TOR on Academic networks (problem)

Watson Ladd watsonbladd at
Tue May 16 22:54:34 UTC 2006

On May 16, 2006, at 4:32 PM, Michael Holstein wrote:

>> Specifically, we're arguing to various administrative and technical
>> committees that the whole damn network shouldn't be trusted by
>> services that we subscribe to... and instead, the proxy service that
>> berkeleyites use to connect to library services off campus should be
>> used on campus too (so that a much smaller segment of our network is
>> "trusted").
> We actually already have this as well .. a proxy that allows  
> internal users to breeze through, and external ones to  
> authenticate. Why the journals think it fit to trust a /16 or  
> greater is beyond me.
Are the on-campus proxies really necessary in that case?
> Problem is .. I don't think they'll buy the argument "you need to  
> change your way of doing things so I can offer an anonymous proxy  
> and not cause you problems". They'll just say "why run the proxy at  
> all?".
> For the short-term, I wrote a script that wgets the library's list  
> of subscriptions, and munges that to get the unique domain links,  
> and puts those into /etc/hosts with bogus addresses that are denied  
> by the exit policy (eg: some.domain). Yes, I realize this  
> doesn't prevent access by IP, but if I can keep out 95% of the  
> miscreants, that's fine by me.
> I hate to break things on purpose, but I do have to dance around a  
> bit to keep this going.
> My biggest mistake perhaps was actually giving the library folks an  
> honest answer when they asked .. had I just said "oh .. I'll look  
> into that" and fixed it, they'd have happily gone away.

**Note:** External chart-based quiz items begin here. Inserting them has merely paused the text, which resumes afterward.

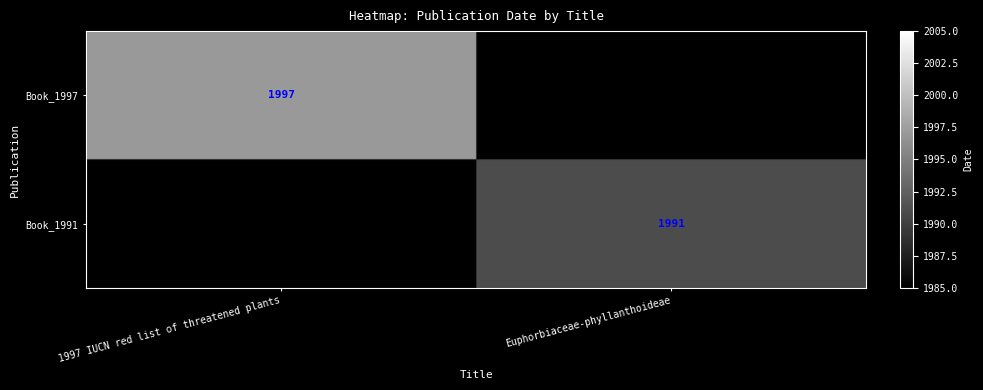

Is it true that Book_1991 equals 1118 at Euphorbiaceae-phyllanthoideae?

False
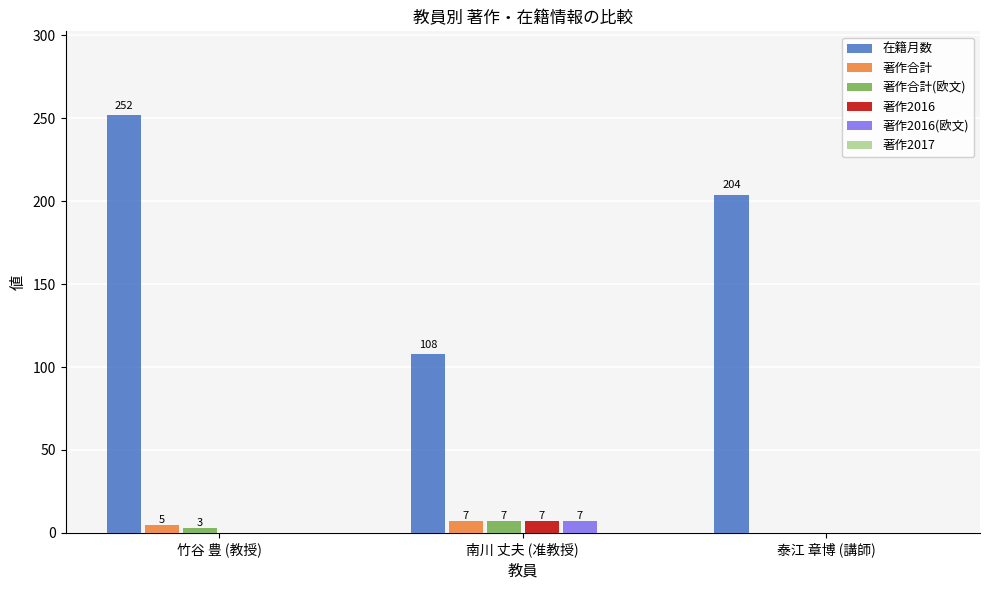

Reading left to right, what are all the values shown in this chart?

在籍月数: 竹谷 豊 (教授)=252	南川 丈夫 (准教授)=108	泰江 章博 (講師)=204
著作合計: 竹谷 豊 (教授)=5	南川 丈夫 (准教授)=7	泰江 章博 (講師)=0
著作合計(欧文): 竹谷 豊 (教授)=3	南川 丈夫 (准教授)=7	泰江 章博 (講師)=0
著作2016: 竹谷 豊 (教授)=0	南川 丈夫 (准教授)=7	泰江 章博 (講師)=0
著作2016(欧文): 竹谷 豊 (教授)=0	南川 丈夫 (准教授)=7	泰江 章博 (講師)=0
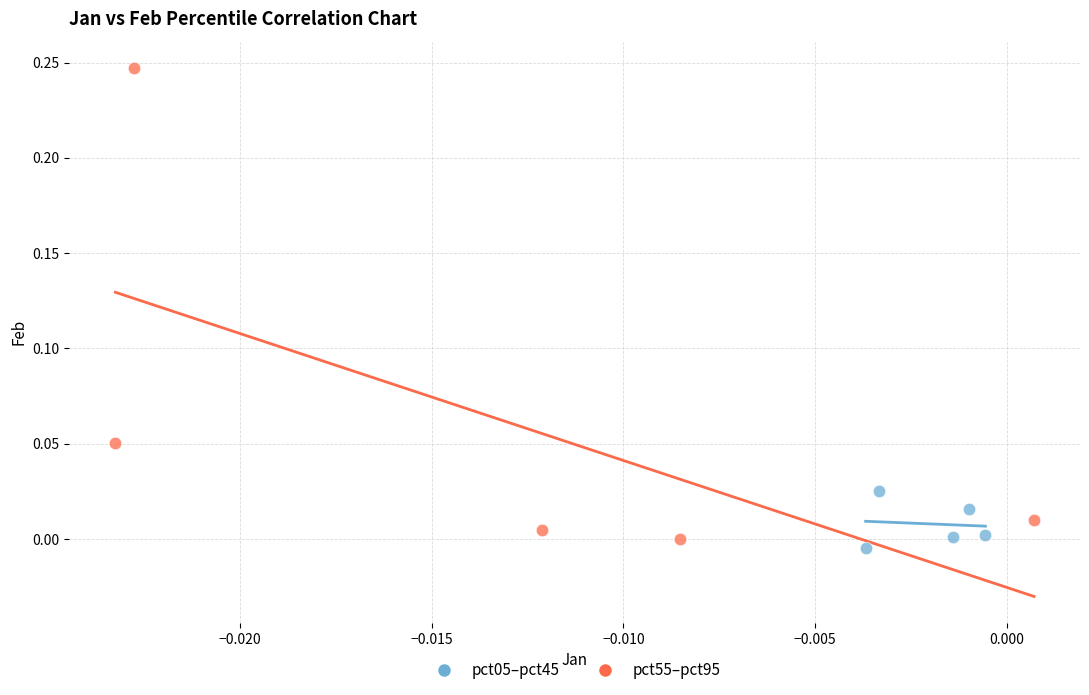

Which series contains the highest Y value?

pct55–pct95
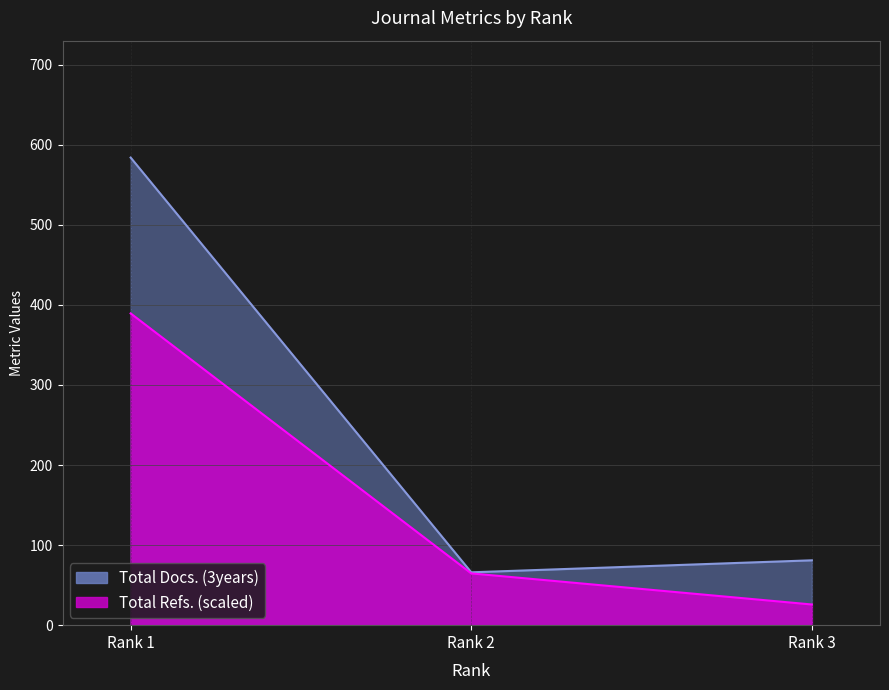

Which category has the highest value in the Total Docs. (2023) series?

Rank 1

Instead, I  
> sent them the boiler-plate response about TOR and they started  
> asking questions.
> Lesson learned : don't call TOR an "anonymous proxy". It's a  
> "privacy router designed to help the Chinese".
Try making up some other excuse, like being able to track who is  
accessing journal articles and with what frequency.  I think that  
will work.
> /mike.

"Those who would give up Essential Liberty to purchase a little  
Temporary Safety deserve neither  Liberty nor Safety."